Todas esas escenas ocurrieron allí mismo, como ocurrió también ese último esfuerzo realizado por las personas que abrieron ese agujero en la pared donde intentaron que la lluvia volviera a entrar y que la imaginación hiciera posible la utopía compartida. Duró poco, no sé por qué.
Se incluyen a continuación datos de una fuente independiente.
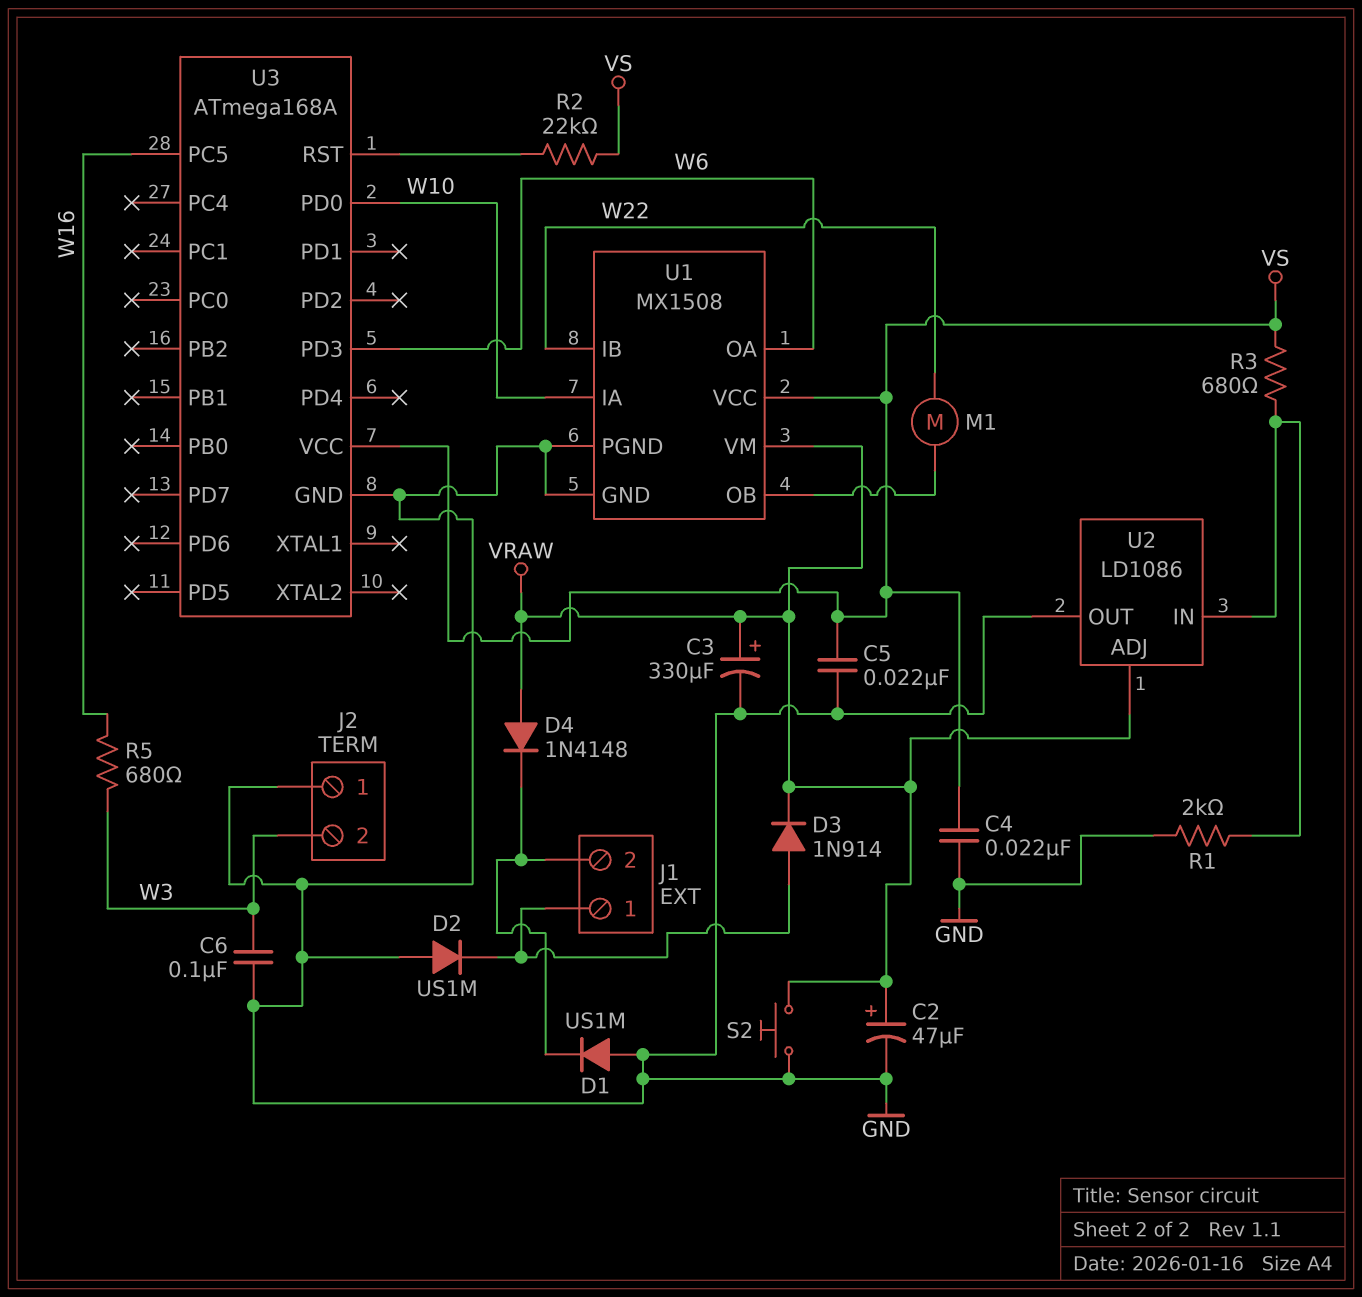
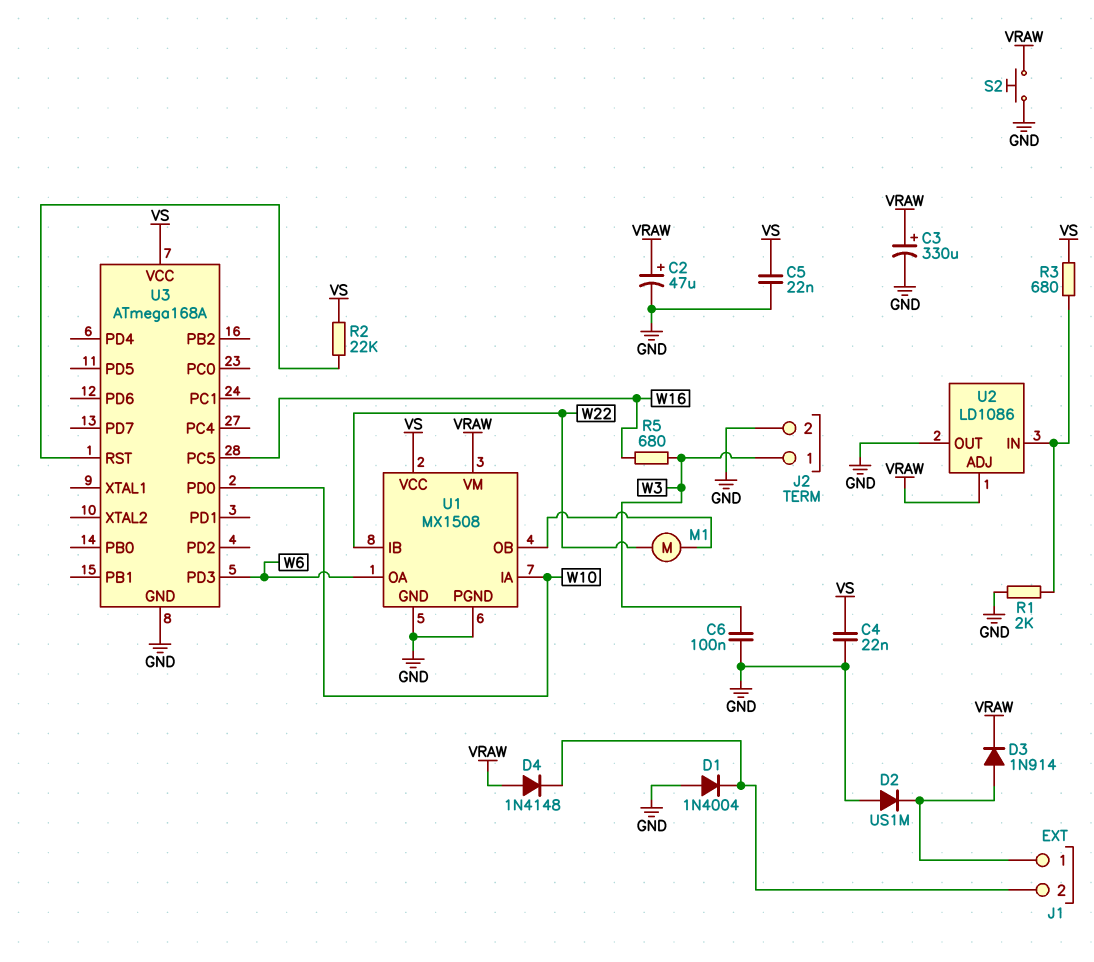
D1: diode US1M (A GND, K J1/2) -> diode 1N4004 (A GND, K J1/2)
J2 pin 1: GND -> W3
J2 pin 2: W3 -> GND

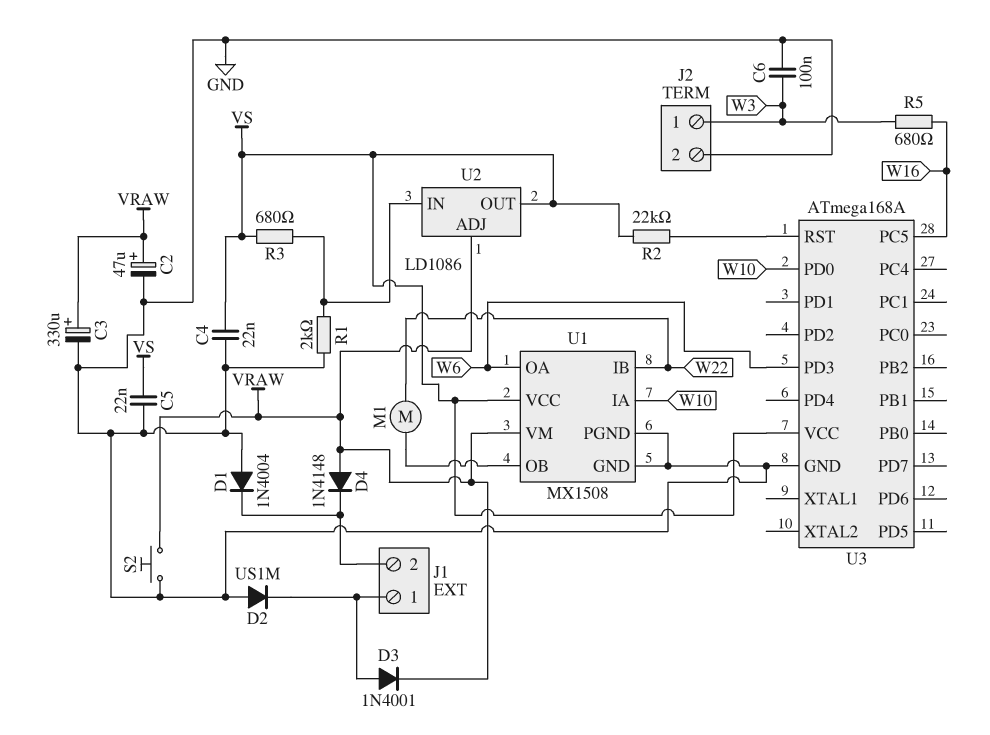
D3: diode 1N914 (A J1/1, K VRAW) -> diode 1N4001 (A J1/1, K VRAW)
U2 pin OUT: GND -> VS

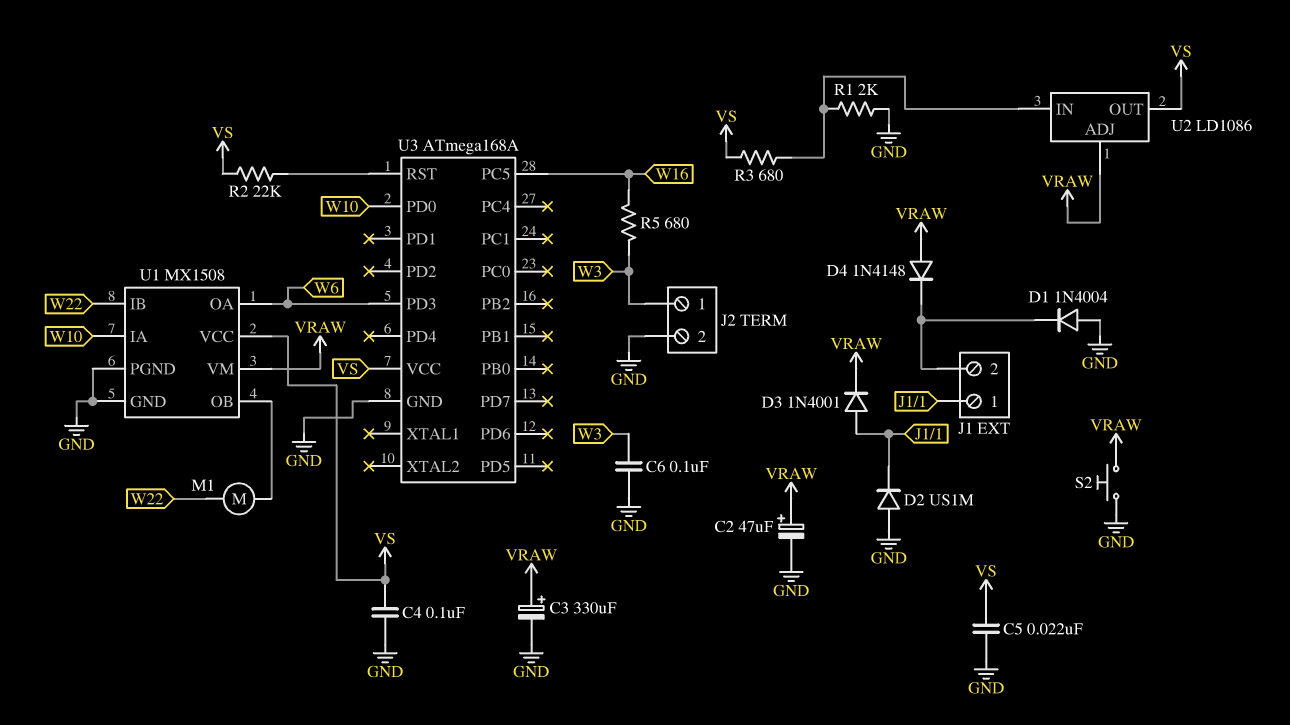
C4: 22nF (GND, VS) -> 100nF (GND, VS)

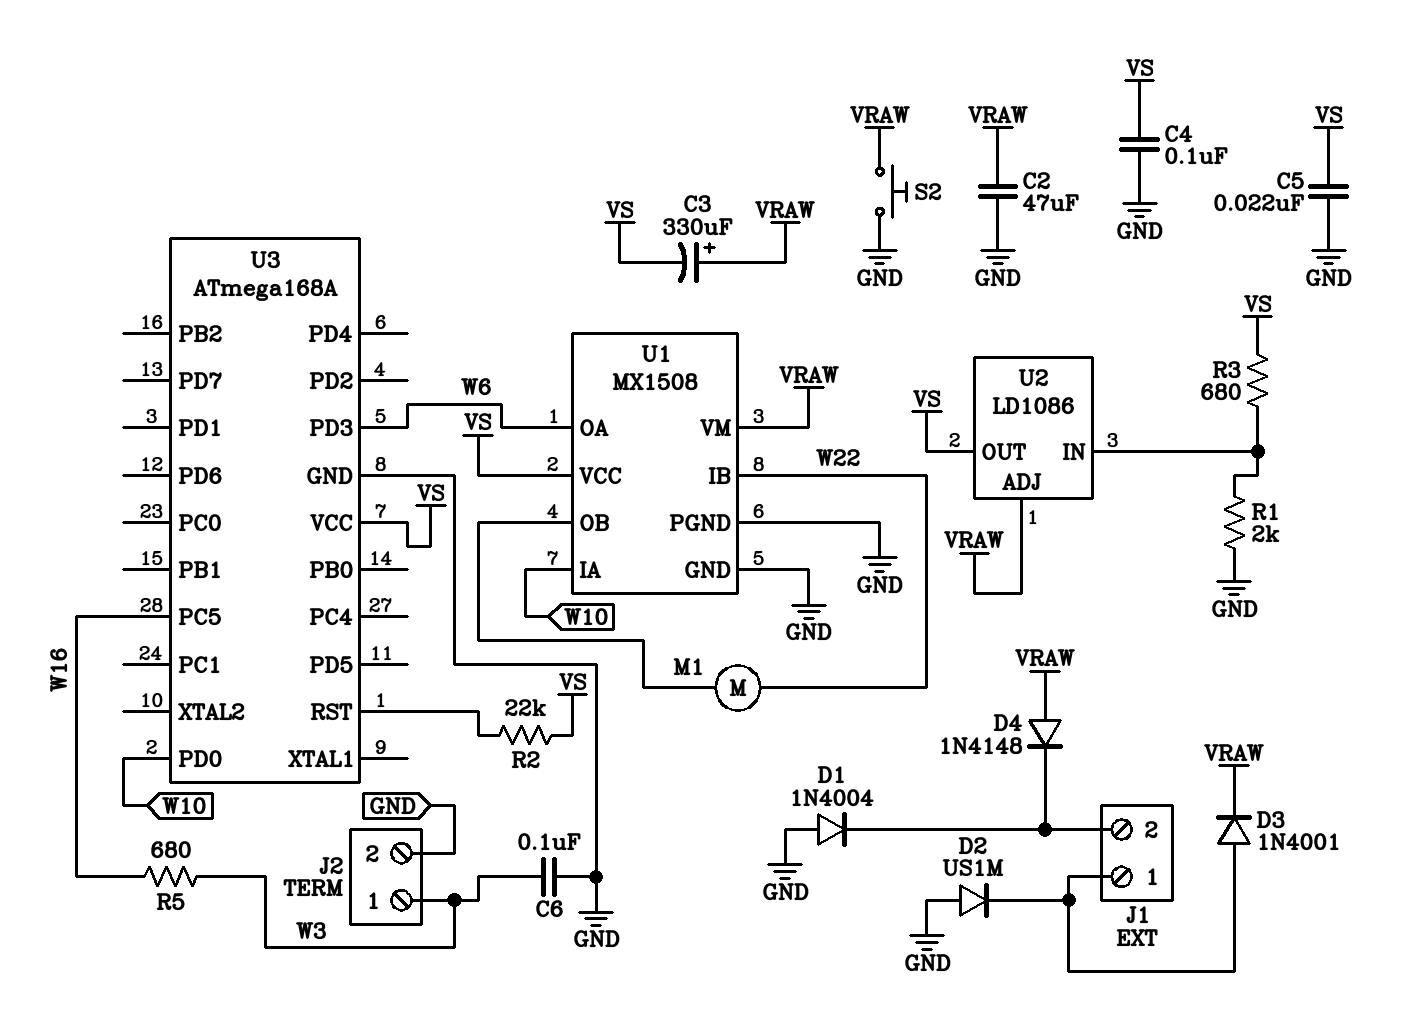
C2: 47uF (plus VRAW, minus GND) -> 47uF (GND, VRAW)
C3: 330uF (plus VRAW, minus GND) -> 330uF (plus VRAW, minus VS)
Pero allí, seguramente, aún permanece esa biblioteca superpuesta al erotismo casero de las chicas de los murales; las charlas de los 15M con los okupas, superpuestas también sobre las mentiras de amor que vendían las jóvenes camareras de la cafetería Moderna; el ladrido de León, el perro lobo extraviado, y los gritos del abuelo cuando descubrió que el niño Francisco se había zampado un trago de lejía... Todo “el oro del tiempo”. Cuántos agujeros deberemos abrir para que la lluvia vuelva a hacer renacer todo lo que allí, en Lancaster 24, atisbé como posible, un día de primavera, hace de eso apenas unos meses.